▸ **GIVEN RECORDS**
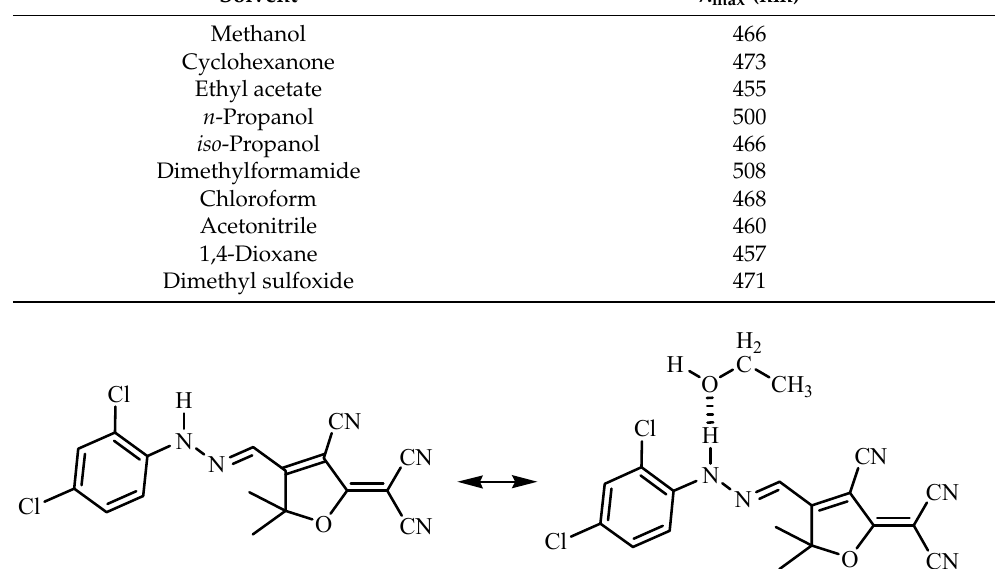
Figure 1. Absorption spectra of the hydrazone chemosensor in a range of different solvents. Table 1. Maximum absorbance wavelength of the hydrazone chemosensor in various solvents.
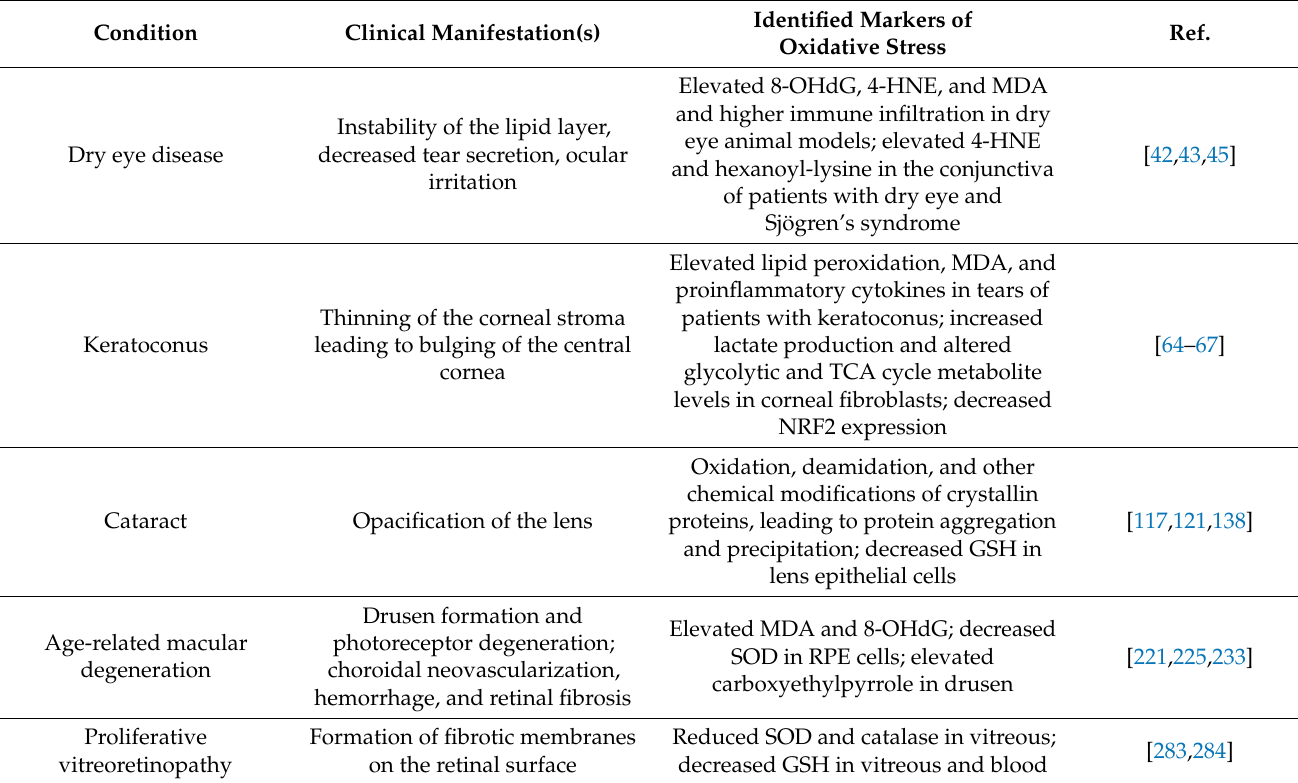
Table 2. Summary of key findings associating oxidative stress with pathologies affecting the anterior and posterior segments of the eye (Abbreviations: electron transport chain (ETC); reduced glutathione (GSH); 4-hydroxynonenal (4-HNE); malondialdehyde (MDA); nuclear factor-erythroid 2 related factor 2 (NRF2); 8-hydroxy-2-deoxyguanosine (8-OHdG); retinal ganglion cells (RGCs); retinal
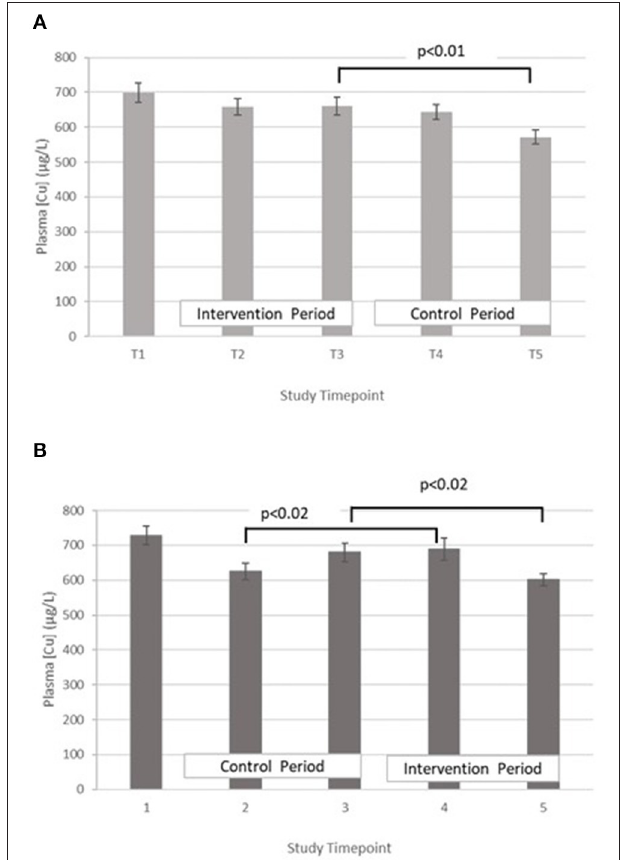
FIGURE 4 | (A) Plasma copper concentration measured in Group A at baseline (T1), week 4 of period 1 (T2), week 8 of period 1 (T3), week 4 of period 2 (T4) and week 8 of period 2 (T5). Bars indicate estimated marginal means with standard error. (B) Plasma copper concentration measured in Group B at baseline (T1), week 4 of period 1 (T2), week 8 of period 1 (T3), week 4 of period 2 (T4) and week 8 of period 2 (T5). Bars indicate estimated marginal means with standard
...
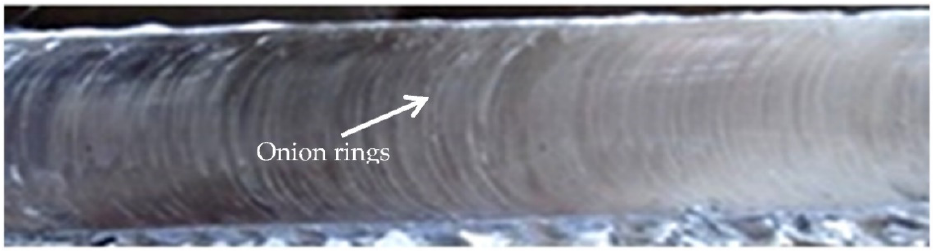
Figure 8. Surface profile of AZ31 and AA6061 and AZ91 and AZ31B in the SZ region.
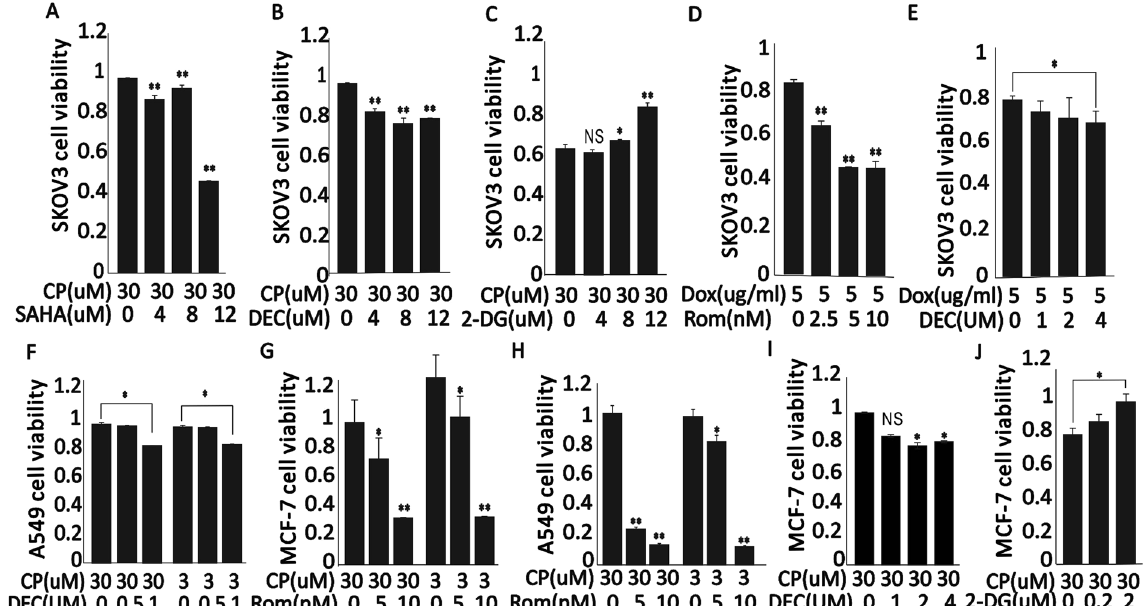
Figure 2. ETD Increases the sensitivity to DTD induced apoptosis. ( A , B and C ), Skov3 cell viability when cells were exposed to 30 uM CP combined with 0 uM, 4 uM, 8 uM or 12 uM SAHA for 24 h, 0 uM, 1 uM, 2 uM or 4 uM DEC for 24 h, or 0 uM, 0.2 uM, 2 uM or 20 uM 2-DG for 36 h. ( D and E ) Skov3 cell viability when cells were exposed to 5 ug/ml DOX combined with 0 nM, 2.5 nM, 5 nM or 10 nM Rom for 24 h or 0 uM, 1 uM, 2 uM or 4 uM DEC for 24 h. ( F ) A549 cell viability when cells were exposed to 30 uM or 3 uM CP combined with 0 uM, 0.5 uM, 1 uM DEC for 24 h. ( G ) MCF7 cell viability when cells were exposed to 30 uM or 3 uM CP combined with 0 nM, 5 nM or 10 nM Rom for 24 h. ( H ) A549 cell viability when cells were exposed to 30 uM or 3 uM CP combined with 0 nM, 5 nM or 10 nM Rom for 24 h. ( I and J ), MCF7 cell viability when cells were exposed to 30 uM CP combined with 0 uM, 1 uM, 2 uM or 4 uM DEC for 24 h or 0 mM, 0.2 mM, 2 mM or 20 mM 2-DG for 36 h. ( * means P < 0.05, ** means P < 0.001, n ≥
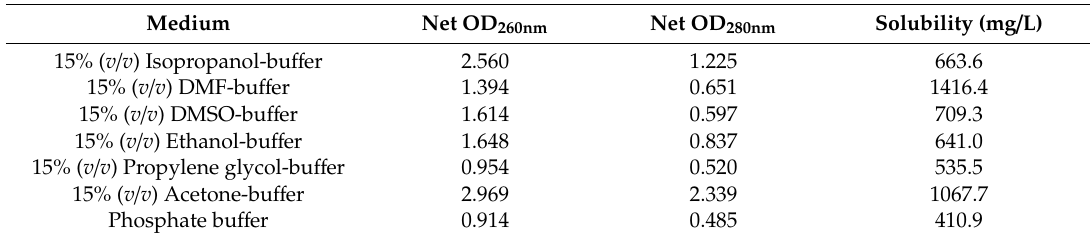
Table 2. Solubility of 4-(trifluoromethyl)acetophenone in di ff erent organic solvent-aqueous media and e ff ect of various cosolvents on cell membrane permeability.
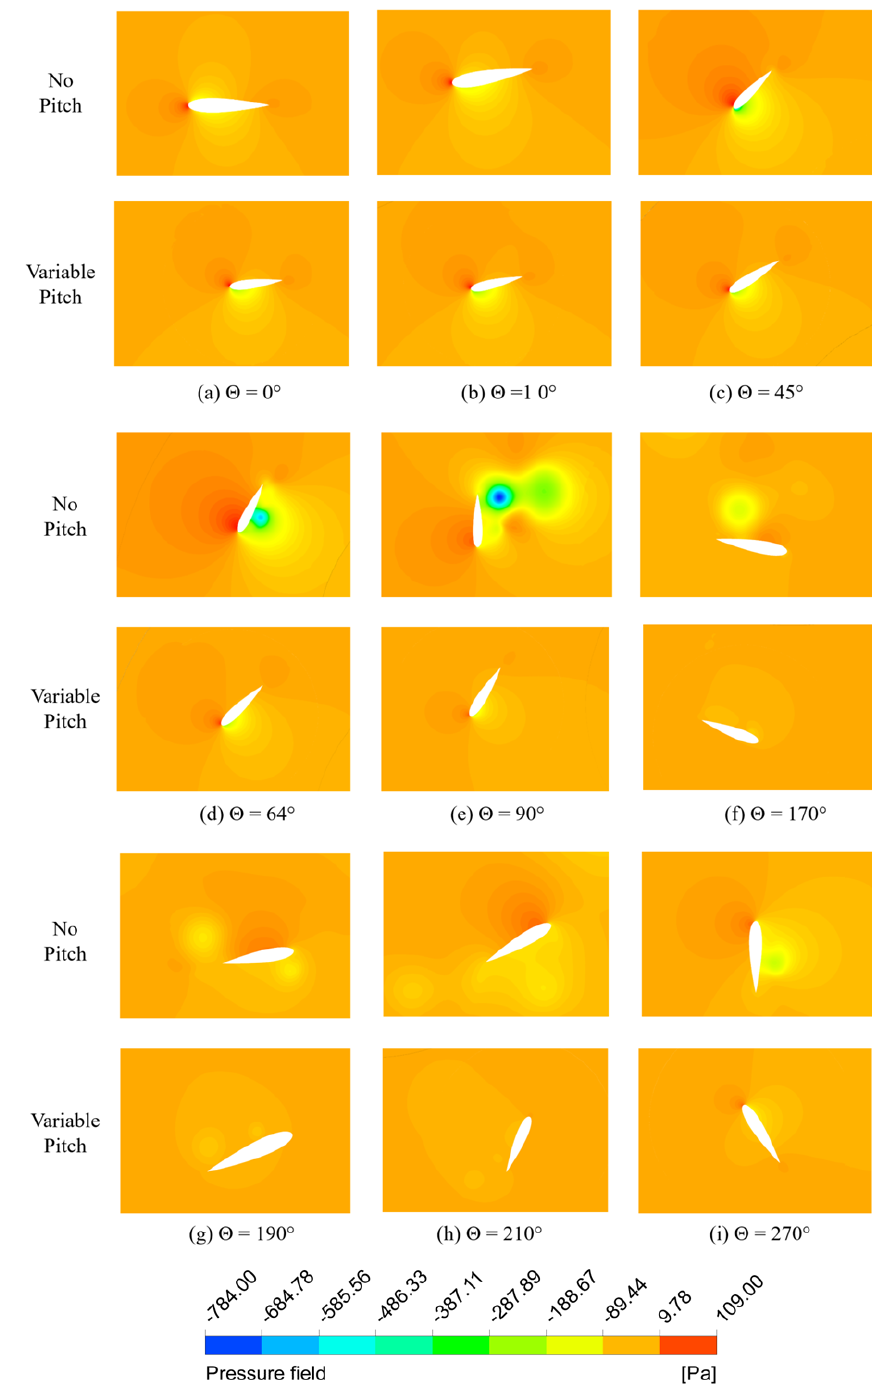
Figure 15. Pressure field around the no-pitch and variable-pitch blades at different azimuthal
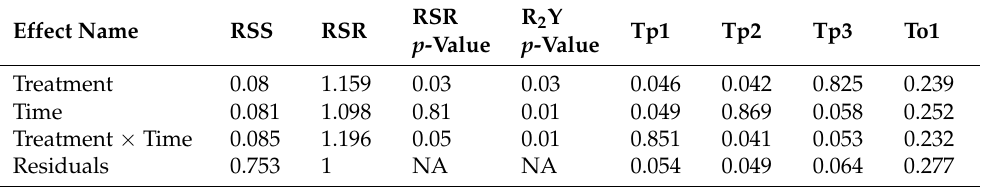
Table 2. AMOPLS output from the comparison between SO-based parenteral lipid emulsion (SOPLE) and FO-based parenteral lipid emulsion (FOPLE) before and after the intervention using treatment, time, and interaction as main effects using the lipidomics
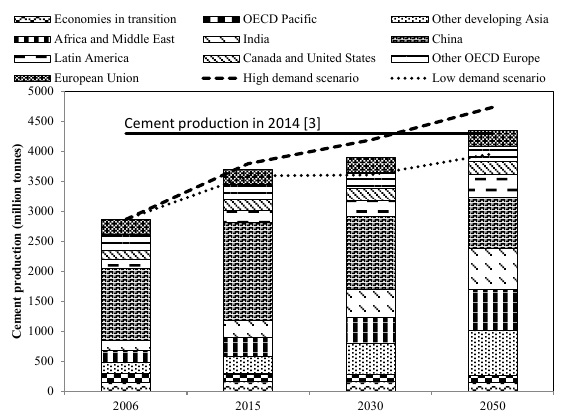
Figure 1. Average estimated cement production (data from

▸ **WHAT YOU ARE ASKED TO DO**
Pick out every line above that contains the word "various" and copy it.

▸ **RESULT OF THIS EXERCISE**
Figure 1. Absorption spectra of the hydrazone chemosensor in a range of different solvents. Table 1. Maximum absorbance wavelength of the hydrazone chemosensor in various solvents.
Table 2. Solubility of 4-(trifluoromethyl)acetophenone in di ff erent organic solvent-aqueous media and e ff ect of various cosolvents on cell membrane permeability.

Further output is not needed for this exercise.